Monsieur le ministre, où sont ces données ? Pourquoi refuser de les communiquer ? La justice administrative a été saisie. Le ministère a donné des informations a minima, quand il a bien voulu donner les bonnes ! C’est insuffisant ! S’agit-il d’éviter les recours devant le tribunal administratif ?

Vous l’avez dit, le Gouvernement a prévu d’accompagner les territoires et les agriculteurs qui sortiront du zonage à partir de 2019, sur une période de transition de deux ans, pour lisser les effets de la réforme. Et après, plus rien ?

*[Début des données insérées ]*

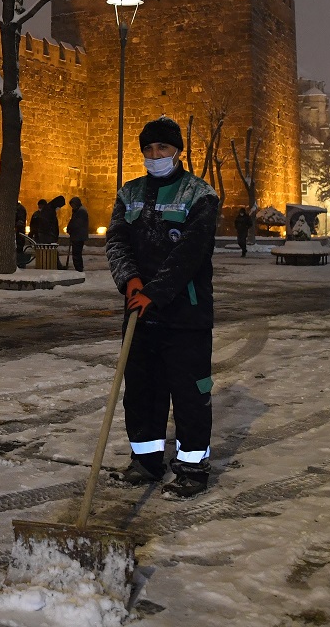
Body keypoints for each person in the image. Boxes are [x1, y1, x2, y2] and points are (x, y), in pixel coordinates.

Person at [106, 116, 220, 499]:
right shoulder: (129, 193)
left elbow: (191, 253)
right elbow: (117, 241)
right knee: (142, 392)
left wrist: (155, 291)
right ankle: (146, 461)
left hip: (186, 315)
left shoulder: (199, 195)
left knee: (190, 395)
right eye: (149, 149)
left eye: (163, 148)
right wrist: (129, 280)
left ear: (177, 151)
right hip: (140, 314)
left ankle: (192, 467)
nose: (155, 155)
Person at [67, 197, 90, 272]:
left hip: (79, 236)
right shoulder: (77, 211)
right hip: (77, 235)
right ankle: (78, 267)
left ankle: (79, 267)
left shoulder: (81, 211)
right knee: (76, 252)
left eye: (73, 205)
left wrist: (71, 228)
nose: (72, 207)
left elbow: (77, 223)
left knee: (77, 252)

La sortie de la cartographie des zones défavorisées implique pour les producteurs agricoles la caducité des agréments sanitaires nécessaires pour la vente des produits issus de circuits courts au-delà d’une distance de 80 kilomètres.

Par ailleurs, la sortie du zonage entraînera de lourdes conséquences financières pour les jeunes agriculteurs, qui perdront alors la bonification de leur aide à l’installation.

La question de l’ICHN, inhérente à la prise en compte des inégalités territoriales, dont l’hyper-ruralité souffre tout particulièrement, justifie une action résolue des pouvoirs publics français. Les difficultés que je viens de soulever vont à l’encontre de l’action cohérente dont nos territoires ont besoin, dans la PAC présente et celle à bâtir.

Monsieur le ministre, même si les habitants de l’Aude ne peuvent pas vous dire merci, ils comptent sur vous pour ce qui concerne le devenir de la PAC.